Ms Grosman, a well-known figure due to her involvement in voluntary organisations and as head of the Centre for Democracy and Peace Building (CDPB), went bankrupt last week.
Now a high-profile charity says Ms Grosman had entered an arrangement on behalf of voluntary organisation Art Links for services from face painting to musical bands totalling nearly £23,000 for an event in Belfast in 2011.
The charity, whose board members have contacted the Belfast Telegraph, said Ms Grosman had paid them with £8,000 through funding from a separate organisation, and had settled some other sums directly with vendors.
In addition, the charity had written off some sums in its accounts in 2013.
It now claims Ms Grosman had later agreed to pay £6,000 to it in three instalments starting last June.
Now the charity, which did not want to be named, claims that none of the £6,000 has been paid, and as a result legal representatives for the charity contacted Ms Grosman for payment in September, stating that there would be proceedings if the money was not forthcoming. While Ms Grosman did not wish to comment, it's understood she maintains that the debt is owed by Art Links and not by her personally, and that the sum allegedly owed to the charity is covered in the separate £8,000 payment.

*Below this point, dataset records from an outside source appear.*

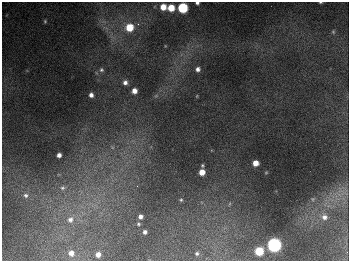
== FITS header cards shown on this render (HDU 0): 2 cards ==
NAXIS1  =                  347
NAXIS2  =                  259

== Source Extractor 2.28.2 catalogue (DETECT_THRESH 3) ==
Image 347 x 259 px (HDU 0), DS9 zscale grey, 1 PNG px = 1 image px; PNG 351 x 263 px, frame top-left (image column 1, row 259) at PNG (2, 2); no overlay
Background 672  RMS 51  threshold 153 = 3 sigma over >= 5 px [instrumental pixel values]
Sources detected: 33; all 33 listed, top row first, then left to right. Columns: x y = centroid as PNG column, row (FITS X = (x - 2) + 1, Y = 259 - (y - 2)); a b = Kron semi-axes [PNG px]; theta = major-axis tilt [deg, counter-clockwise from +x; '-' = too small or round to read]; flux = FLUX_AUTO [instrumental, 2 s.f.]
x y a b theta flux
320 2 4 2 - 3.1e+03
197 3 4 3 - 7.0e+03
163 7 6 6 - 4.2e+04
171 8 5 5 - 6.6e+04
183 8 6 6 - 2.6e+05
45 21 5 4 - 4.2e+03
138 24 4 4 - 6.5e+03
129 27 8 7 - 8.3e+04
333 32 6 4 -69 4.7e+03
198 69 6 5 - 1.3e+04
101 70 6 6 - 8.1e+03
125 82 6 6 - 1.4e+04
134 91 5 5 - 2.3e+04
91 95 4 4 - 1.3e+04
156 96 7 4 19 5.7e+03
197 96 5 3 - 3.0e+03
59 155 4 4 - 1.5e+04
255 163 5 5 - 3.5e+04
202 172 5 5 - 3.8e+04
137 186 3 3 - 2.0e+03
62 188 7 7 - 1.1e+04
26 195 7 7 - 1.2e+04
181 200 5 4 - 4.1e+03
140 216 4 4 - 1.2e+04
324 217 8 7 - 1.6e+04
70 219 10 9 - 2.7e+04
138 224 5 4 - 4.7e+03
145 232 4 4 - 9.1e+03
274 245 6 6 - 1.0e+06
259 251 6 5 - 1.2e+05
71 253 6 6 - 2.1e+04
197 253 5 4 - 5.4e+03
98 254 5 4 - 2.1e+04
At the frame edge (FLAGS 8, measured only in part): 2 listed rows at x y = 320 2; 197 3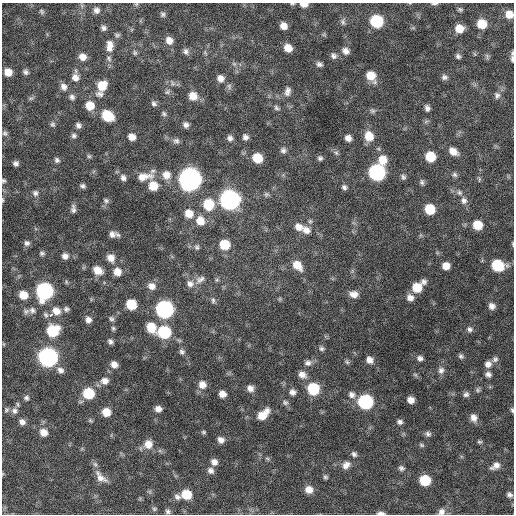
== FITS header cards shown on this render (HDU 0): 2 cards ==
NAXIS1  =                  512 / Axis length
NAXIS2  =                  512 / Axis length

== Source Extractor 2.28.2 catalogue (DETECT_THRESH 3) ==
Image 512 x 512 px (HDU 0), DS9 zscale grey, 1 PNG px = 1 image px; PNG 516 x 516 px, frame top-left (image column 1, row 512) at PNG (2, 3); no overlay
Background 694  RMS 21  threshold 63.4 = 3 sigma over >= 5 px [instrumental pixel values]
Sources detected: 205; all 205 listed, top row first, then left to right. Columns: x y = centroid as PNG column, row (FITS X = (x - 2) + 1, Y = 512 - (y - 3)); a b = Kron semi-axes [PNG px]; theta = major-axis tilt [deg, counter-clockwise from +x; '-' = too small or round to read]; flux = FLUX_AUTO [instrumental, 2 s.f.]
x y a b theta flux
434 3 8 3 0 2.6e+03
292 4 5 3 - 1.6e+03
304 4 8 4 -1 1.1e+04
460 9 6 5 - 2.6e+03
96 10 8 7 - 5.9e+03
42 11 8 5 -52 3.0e+03
163 14 7 6 - 3.2e+03
509 14 8 8 - 1.6e+04
376 21 8 8 - 9.6e+04
343 22 9 6 -80 4.0e+03
482 24 8 8 - 3.0e+04
283 26 7 6 - 1.1e+04
103 28 6 6 - 3.9e+03
459 28 8 7 - 1.8e+04
324 34 7 4 72 1.9e+03
117 35 7 5 15 2.8e+03
169 41 9 7 -57 1.1e+04
110 46 15 9 -90 1.2e+04
288 48 7 6 - 1.5e+04
186 51 8 7 - 5.0e+03
345 51 9 8 - 7.4e+03
135 53 7 5 -75 2.7e+03
334 56 8 7 - 4.9e+03
458 56 7 6 - 3.8e+03
487 56 8 5 -76 2.8e+03
83 57 8 7 - 9.9e+03
109 58 8 5 -52 3.4e+03
512 59 11 4 -88 4.4e+03
319 64 7 5 -19 4.1e+03
8 72 7 7 - 1.5e+04
26 72 7 6 - 4.1e+03
371 76 10 8 -55 2.3e+04
75 77 9 9 - 9.3e+03
444 77 8 7 - 4.5e+03
220 78 8 8 - 8.7e+03
102 86 9 8 - 2.7e+04
64 87 10 8 -59 7.7e+03
287 91 11 7 77 6.9e+03
167 92 8 5 59 3.4e+03
100 94 12 7 -3 5.9e+03
497 95 9 8 - 5.4e+03
193 96 10 9 - 1.6e+04
72 97 7 7 - 4.5e+03
31 98 7 4 0 2.5e+03
154 103 7 6 - 3.8e+03
90 105 9 8 - 2.1e+04
276 108 9 6 -40 3.5e+03
427 108 6 5 - 4.7e+03
372 111 7 6 - 3.0e+03
164 114 7 6 - 3.0e+03
108 116 9 7 -37 5.2e+04
53 124 7 6 - 2.9e+03
78 125 6 6 - 4.8e+03
186 125 7 6 - 5.2e+03
5 133 8 6 -49 3.5e+03
74 136 6 5 - 3.6e+03
369 136 10 9 - 2.2e+04
132 137 7 6 - 1.0e+04
245 137 7 6 - 5.1e+03
230 138 8 7 - 5.4e+03
348 138 6 5 - 7.4e+03
176 141 9 7 -13 4.7e+03
379 149 6 4 -71 2.0e+03
283 150 7 6 - 4.3e+03
453 151 11 7 -32 1.2e+04
336 153 7 5 -44 2.9e+03
89 156 6 5 - 2.3e+03
430 157 8 7 - 3.2e+04
257 158 8 7 - 3.2e+04
320 158 6 6 - 3.3e+03
57 160 7 6 - 3.6e+03
383 160 10 9 - 1.9e+04
16 163 5 5 - 4.3e+03
377 172 9 9 - 3.2e+05
166 175 10 10 - 1.3e+04
455 175 7 6 - 3.3e+03
144 177 23 10 10 2.0e+04
403 177 7 6 - 3.4e+03
123 178 8 6 -67 5.3e+03
190 179 10 9 - 1.2e+06
479 179 7 3 85 1.7e+03
3 181 5 5 - 2.1e+03
422 182 7 5 -83 3.2e+03
83 186 6 5 - 3.6e+03
153 186 9 8 - 2.3e+04
344 187 6 5 - 3.7e+03
459 192 7 6 - 4.0e+03
35 193 8 7 - 4.5e+03
266 194 7 6 - 3.1e+03
3 200 5 3 - 1.5e+03
229 200 10 9 - 6.8e+05
106 201 8 6 -13 3.2e+03
464 201 9 8 - 6.5e+03
208 204 10 9 - 4.8e+04
73 209 10 5 -85 4.7e+03
430 209 8 7 - 4.3e+04
189 213 9 9 - 1.6e+04
200 221 10 10 - 1.7e+04
310 221 5 5 - 2.5e+03
477 225 8 7 - 2.8e+04
299 227 12 10 -23 1.2e+04
306 230 10 9 - 1.0e+04
112 234 9 8 - 7.2e+03
27 243 7 7 - 4.2e+03
224 245 8 8 - 3.8e+04
197 247 8 6 83 3.4e+03
42 253 7 5 -15 3.0e+03
65 256 7 7 - 6.8e+03
111 258 9 8 - 1.2e+04
297 265 12 8 -45 1.9e+04
498 265 10 8 -15 6.3e+04
446 266 7 7 - 1.4e+04
98 270 11 8 -32 1.6e+04
117 272 9 8 - 1.4e+04
200 279 14 8 31 7.8e+03
423 282 8 7 - 5.3e+03
190 284 10 9 - 9.4e+03
151 286 10 9 - 1.1e+04
417 287 9 8 - 3.0e+04
44 291 9 9 - 3.2e+05
354 294 10 7 -11 9.7e+03
23 295 8 7 - 2.0e+04
410 298 9 8 - 9.2e+03
280 299 6 4 -72 1.7e+03
213 300 8 5 -90 3.4e+03
131 304 8 7 - 4.2e+04
492 306 8 7 - 7.3e+03
66 309 7 6 - 4.0e+03
164 309 9 9 - 4.3e+05
32 310 8 7 - 4.7e+03
26 311 8 7 - 3.8e+03
56 311 11 9 -16 1.3e+04
46 315 8 6 -63 3.2e+03
50 315 4 3 - 1.1e+04
111 319 7 6 - 3.4e+03
88 320 7 6 - 6.6e+03
151 327 11 9 -64 2.7e+04
113 328 6 5 - 2.5e+03
470 329 8 7 - 4.4e+03
53 331 9 9 - 5.7e+04
164 332 9 8 - 9.9e+04
110 341 7 5 -49 4.1e+03
321 349 7 6 - 3.5e+03
182 352 8 7 - 4.1e+03
461 356 7 6 - 3.3e+03
48 357 9 9 - 5.8e+05
420 358 8 6 -19 4.8e+03
495 359 9 7 51 4.8e+03
369 360 8 7 - 9.0e+03
347 362 8 5 -63 2.6e+03
308 363 10 8 10 6.4e+03
114 364 8 7 - 9.0e+03
488 364 9 8 - 8.1e+03
60 370 10 7 -24 6.1e+03
441 370 9 8 - 6.1e+03
488 374 7 6 - 5.2e+03
302 375 11 8 -26 9.3e+03
105 381 10 8 -6 8.7e+03
202 385 9 9 - 1.1e+04
250 388 8 7 - 8.4e+03
313 389 9 8 - 7.2e+04
478 390 7 6 - 2.8e+03
292 392 7 7 - 6.5e+03
88 393 9 8 - 5.6e+04
222 394 6 6 - 1.0e+04
466 394 7 7 - 4.4e+03
352 395 10 9 - 7.4e+03
26 398 7 6 - 3.2e+03
411 400 6 6 - 1.1e+04
285 402 7 6 - 3.6e+03
365 402 9 8 - 2.0e+05
158 409 7 6 - 7.8e+03
6 410 7 6 - 2.6e+03
512 410 7 4 -74 2.4e+03
14 411 9 8 - 5.9e+03
106 412 8 7 - 1.9e+04
263 415 15 8 42 2.0e+04
474 418 9 7 -66 9.1e+03
22 422 7 6 - 6.4e+03
400 422 7 6 - 4.2e+03
43 432 9 8 - 1.2e+04
203 432 6 4 -1 2.2e+03
428 434 8 7 - 4.2e+03
221 440 8 6 -40 6.8e+03
479 442 7 5 -1 2.4e+03
148 444 10 10 - 1.5e+04
421 445 7 5 -27 2.4e+03
354 454 7 6 - 4.0e+03
267 458 6 4 -19 2.0e+03
214 462 8 7 - 7.4e+03
346 465 11 8 41 8.6e+03
495 466 13 8 30 9.1e+03
401 468 7 6 - 3.8e+03
211 471 8 7 - 5.8e+03
101 477 19 9 -43 1.3e+04
325 477 6 5 - 2.5e+03
425 480 8 7 - 5.3e+04
309 490 8 7 - 1.2e+04
186 494 8 8 - 3.5e+04
509 495 7 6 - 4.3e+03
177 497 9 6 -48 5.6e+03
154 509 7 5 -21 2.6e+03
168 511 6 6 - 3.6e+03
441 512 9 8 - 6.5e+03
381 513 8 3 1 5.4e+03
At the frame edge (FLAGS 8, measured only in part): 11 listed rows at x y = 434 3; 292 4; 304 4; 509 14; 512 59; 3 181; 3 200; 498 265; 512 410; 441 512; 381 513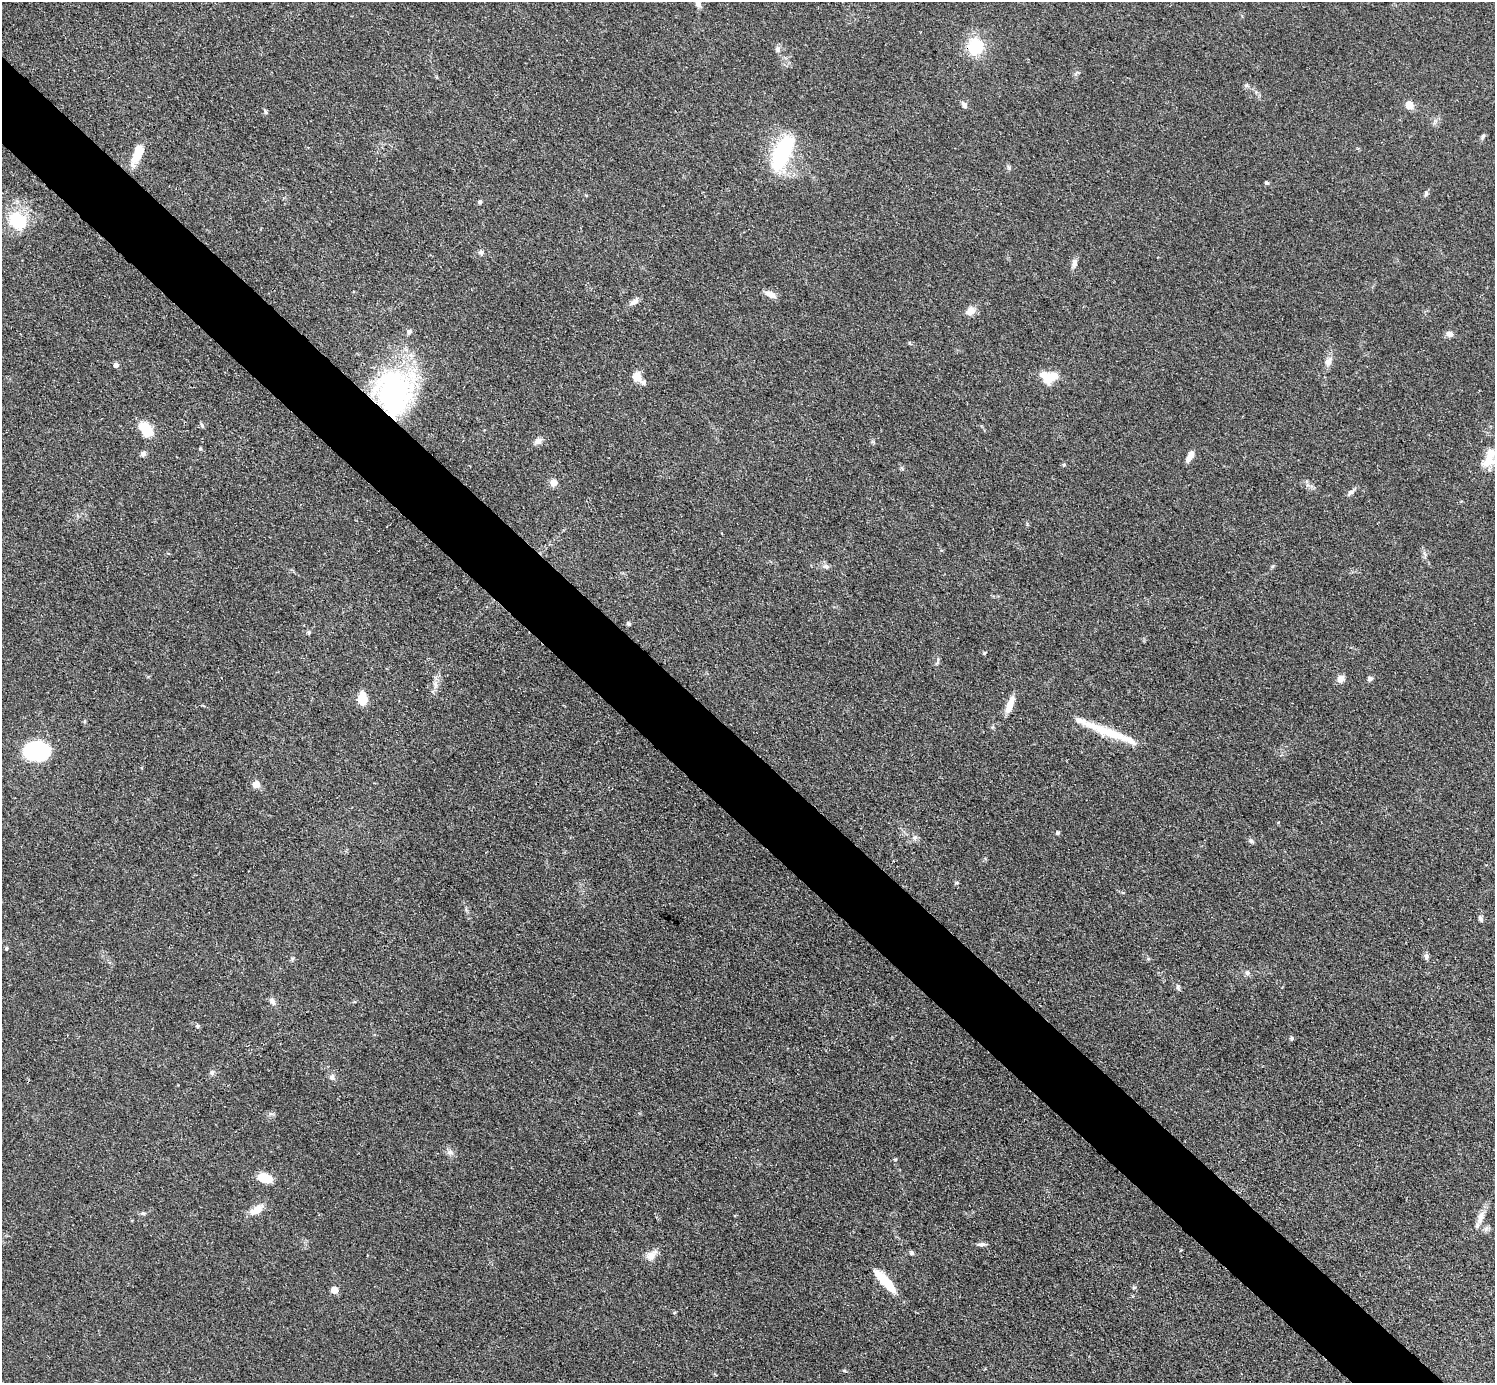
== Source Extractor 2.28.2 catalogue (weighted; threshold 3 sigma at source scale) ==
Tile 11 of 4 x 4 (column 3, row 3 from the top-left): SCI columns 2997-4489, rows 1689-3069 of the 5993 x 5993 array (HDU 1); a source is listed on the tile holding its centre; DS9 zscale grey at full resolution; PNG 1497 x 1385 px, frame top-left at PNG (2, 2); no overlay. Shown black and unused: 6% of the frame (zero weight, under 3 of 4 exposures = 1% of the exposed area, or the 3 px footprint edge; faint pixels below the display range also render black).
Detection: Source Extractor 2.28.2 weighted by HDU 2 'WHT'; one run over the whole footprint, this tile lists its part. Background 0.0501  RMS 0.0052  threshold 0.0236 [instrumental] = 3 sigma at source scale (4.5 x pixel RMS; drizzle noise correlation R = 1.50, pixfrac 1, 0.05/0.05 arcsec/px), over >= 5 px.
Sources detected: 82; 2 inside a brighter object's white glare — not listed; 4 inside a brighter listed object's ellipse — not listed separately; the other 76 listed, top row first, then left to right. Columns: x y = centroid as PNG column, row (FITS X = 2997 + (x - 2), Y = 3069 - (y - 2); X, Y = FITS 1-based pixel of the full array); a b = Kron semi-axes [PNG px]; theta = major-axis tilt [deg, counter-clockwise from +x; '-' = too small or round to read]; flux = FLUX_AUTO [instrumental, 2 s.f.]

It's understood that no legal proceedings have yet been issued.
Ms Grosman had been a member of the board of the charity but subsequently resigned.
She is currently chief executive and secretary of the Centre for Democracy and Peace Building, whose leadership also includes DUP Lagan Valley MP Sir Jeffrey Donaldson and former Alliance Party leader Lord Alderdice.
The centre has offices in the Scottish Provident Building in Belfast city centre.
Ms Grosman is also curator of the TedX Stormont talks, which held an event last week featuring talks from women including Justice Minister Claire Sugden and Lindsay Robinson, wife of DUP MP Gavin Robinson, who spoke about her battle with post-natal depression.
The petition making Ms Grosman bankrupt was brought by GPS Colour Graphics in Belfast and related to the printing of a magazine for the Polish community in Northern Ireland.
It's understood the debts accrued between 2007 - when the magazine was launched as Glosik - and 2009.
The company said it had issued her with a statutory demand for £21,137, though Ms Grosman argued that the debt was owed by a company called Link Polska Ltd.
GPS director David Bell said a legal settlement in December 2013 was later reached for Ms Grosman to repay £8,200, but the amount was not paid.
The company then issued proceedings to recover the original sum of £21,000, leading to the bankruptcy petition.
Ms Grosman told the Belfast Telegraph last week: "It's an unfortunate situation due to business debts from back a few years ago."
She established the anti-sectarian and anti-racist Unite Against Hate campaign in 2009.
And after moving to Northern Ireland from London, she established Polish Cultural Week, which has taken place every year since 2006.
In an interview with the Belfast Telegraph last year, the 41-year-old described leaving her native Poland for London in her teens, before the success of the business she worked for brought her to the province.